I thought my feet might fall off, she said. But once I got here, everyone’s been so kind, they feel almost normal now.

Mickey Moe noticed a pair of white high-heels sitting directly under her chair. Her feet were red and a tad puffy. Every bit of the situation was a marvel to him. Mama had welcomed into her home a young woman she’d on any other occasion label a low-life, wild-child vagabond for leaving her parents and showing up at a man’s home uninvited just before she slammed the door in her face. It amazed him that Laura Anne was there at all. She’d announced her scandalous intention to accompany him on his journey in search of his daddy’s origins when the original purpose of his quest was to provide their love affair a mantle of propriety. He was in awe that she loved him enough to defy her parents and that the police had not yet arrived to snatch her back. Looking at her was like looking at the sun, he thought, and who knew brown eyes could carry so much gold in them. There were more wonders before him, but they remained unarticulated and were full of sighs.
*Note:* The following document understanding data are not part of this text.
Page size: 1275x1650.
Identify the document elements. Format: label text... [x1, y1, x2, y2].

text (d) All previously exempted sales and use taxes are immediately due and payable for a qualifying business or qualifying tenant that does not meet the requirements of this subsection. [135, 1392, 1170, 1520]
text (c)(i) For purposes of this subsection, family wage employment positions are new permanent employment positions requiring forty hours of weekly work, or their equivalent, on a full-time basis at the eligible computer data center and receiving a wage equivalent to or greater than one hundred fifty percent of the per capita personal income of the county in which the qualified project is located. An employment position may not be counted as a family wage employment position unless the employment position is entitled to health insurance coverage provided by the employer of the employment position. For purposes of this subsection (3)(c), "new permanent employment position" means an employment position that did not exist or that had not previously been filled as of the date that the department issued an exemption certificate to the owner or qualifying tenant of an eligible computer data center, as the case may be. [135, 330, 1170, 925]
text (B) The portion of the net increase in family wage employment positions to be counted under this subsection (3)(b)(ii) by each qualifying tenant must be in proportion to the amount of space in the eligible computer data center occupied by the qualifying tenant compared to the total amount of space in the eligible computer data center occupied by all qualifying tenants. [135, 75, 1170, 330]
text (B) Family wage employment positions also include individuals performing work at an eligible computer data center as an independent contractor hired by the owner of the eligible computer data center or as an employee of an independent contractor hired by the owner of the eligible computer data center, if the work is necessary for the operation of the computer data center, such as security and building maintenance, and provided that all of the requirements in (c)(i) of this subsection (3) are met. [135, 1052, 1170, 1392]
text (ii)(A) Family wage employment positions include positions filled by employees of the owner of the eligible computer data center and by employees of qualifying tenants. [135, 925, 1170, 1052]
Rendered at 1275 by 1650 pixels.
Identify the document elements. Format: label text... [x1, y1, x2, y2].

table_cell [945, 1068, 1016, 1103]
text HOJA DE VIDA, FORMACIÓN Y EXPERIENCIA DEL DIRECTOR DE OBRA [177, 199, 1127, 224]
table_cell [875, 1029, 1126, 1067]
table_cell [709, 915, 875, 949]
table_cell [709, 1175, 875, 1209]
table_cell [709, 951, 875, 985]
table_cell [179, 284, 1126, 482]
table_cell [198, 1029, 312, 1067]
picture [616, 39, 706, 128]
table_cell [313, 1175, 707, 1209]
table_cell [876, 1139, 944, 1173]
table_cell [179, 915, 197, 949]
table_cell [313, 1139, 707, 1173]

With the reunion of lovers accomplished and witnessed, Mama further amazed Mickey Moe by instructing Eudora Jean to take their guest to her bedroom and make sure the poor lamb had a good lie-down now that she had nourishment. Laura Anne thanked her and bent to kiss her cheek. While she did not flinch at the intimacy, Mickey Moe knew his mama well enough to capture the tiny squint of her eyes and infinitesimal wrinkle of her nose. Once the younger women ascended the stairs and their footsteps were heard in the bedroom above the kitchen, he braced himself for Mama’s speech. And what a speech it was.

Delivered in the soft, measured tones of a woman reciting from a book of Christian poetry, Beadie Sassaport Levy summoned up all the lessons of her blood and training to condemn Laura Anne Needleman as either completely wanton or thoroughly insane in language as refined as it was laden with secondary, even tertiary meanings, none of them pleasant.

I suppose they do things differently in Greenville, she began, as that place has been a hubbub of craven commerce and production for as long as Eve’s daughters liked apples. To my knowledge, there has never before been a woman of good family, which is to say character, who would leave her mama and daddy a note—my goodness! a note!—to inform them she’d gone off to wander the countryside in the company of a boy of whom they had already registered their disapproval whether warranted or not. Unless she is the Bard of the Mississippi, is that possible, do you think? Has that young woman prodigious talent in the written word, son? It must be so, since I did not raise my boy to fall for a hussy so vulgar and willful as to leave a note that reads, Mama and Daddy, gone to throw myself on the mercies of man and the river. Love, your baby girl. No, no, no. Imagine, Sara Kate—are you listening?